======== EXTRACT TO READ ========

# DXB and XNB - Airport Question



## CDOMonkey

Are these two different airports?

If so, where is XNB location and in relation to DXB.

Thank you to everyone in advance!


----------



## pamela0810

DXB is the official IATA 3 letter city code for Dubai International Airport

XNB is the 3 letter city code used for flights booked through Etihad Airways (not sure about other airlines) for people whose journeys start and end in Dubai but flights depart and arrive in Abu Dhabi International Airport. You will need to use the coach from the Etihad Airways office on Sheikh Zayed Road which will take you to Abu Dhabi and back. That pick up and drop off point is XNB.


----------



## mikeyb

pamela0810 said:


> DXB is the official IATA 3 letter city code for Dubai International Airport
> 
> XNB is the 3 letter city code used for flights booked through Etihad Airways (not sure about other airlines) for people whose journeys start and end in Dubai but flights depart and arrive in Abu Dhabi International Airport. You will need to use the coach from the Etihad Airways office on Sheikh Zayed Road which will take you to Abu Dhabi and back. That pick up and drop off point is XNB.

======== DATA TO EXAMINE ========

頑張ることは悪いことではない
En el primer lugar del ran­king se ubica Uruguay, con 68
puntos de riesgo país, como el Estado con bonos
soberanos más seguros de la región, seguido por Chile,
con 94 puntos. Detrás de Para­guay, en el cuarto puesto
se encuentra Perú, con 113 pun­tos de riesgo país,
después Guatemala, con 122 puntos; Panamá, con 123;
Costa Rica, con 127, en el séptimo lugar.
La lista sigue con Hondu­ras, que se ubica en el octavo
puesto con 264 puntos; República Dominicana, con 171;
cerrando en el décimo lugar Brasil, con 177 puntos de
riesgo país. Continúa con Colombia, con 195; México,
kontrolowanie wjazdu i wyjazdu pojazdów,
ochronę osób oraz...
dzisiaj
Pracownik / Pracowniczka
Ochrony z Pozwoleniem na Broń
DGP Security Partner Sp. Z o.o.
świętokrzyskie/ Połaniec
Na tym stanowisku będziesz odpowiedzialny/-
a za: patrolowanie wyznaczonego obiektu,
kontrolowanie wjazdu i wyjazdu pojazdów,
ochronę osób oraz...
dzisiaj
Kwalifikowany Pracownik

========

PARTS OF THE EXERCISE:
A: In the airport code thread, where does the coach to Abu Dhabi leave from?
B: Check each statement against the airport code thread, and answer yes or no, quoting the words that settle it: (i) DXB is the official IATA code for Dubai International Airport. (ii) Flights booked under XNB depart from and arrive at Dubai International Airport. (iii) The reply states that every airline uses XNB.
C: Rewrite the passage of the airport code thread that begins at "# DXB and XNB" and stops after "everyone in advance!", putting "separate" in place of "different".

SOLUTIONS TO THE EXERCISE:
A: The Etihad Airways office on Sheikh Zayed Road.

B:
(i) Yes: "DXB is the official IATA 3 letter city code for Dubai International Airport"
(ii) No: "flights depart and arrive in Abu Dhabi International Airport"
(iii) No: "(not sure about other airlines)"

C:
# DXB and XNB - Airport Question



## CDOMonkey

Are these two separate airports?

If so, where is XNB location and in relation to DXB.

Thank you to everyone in advance!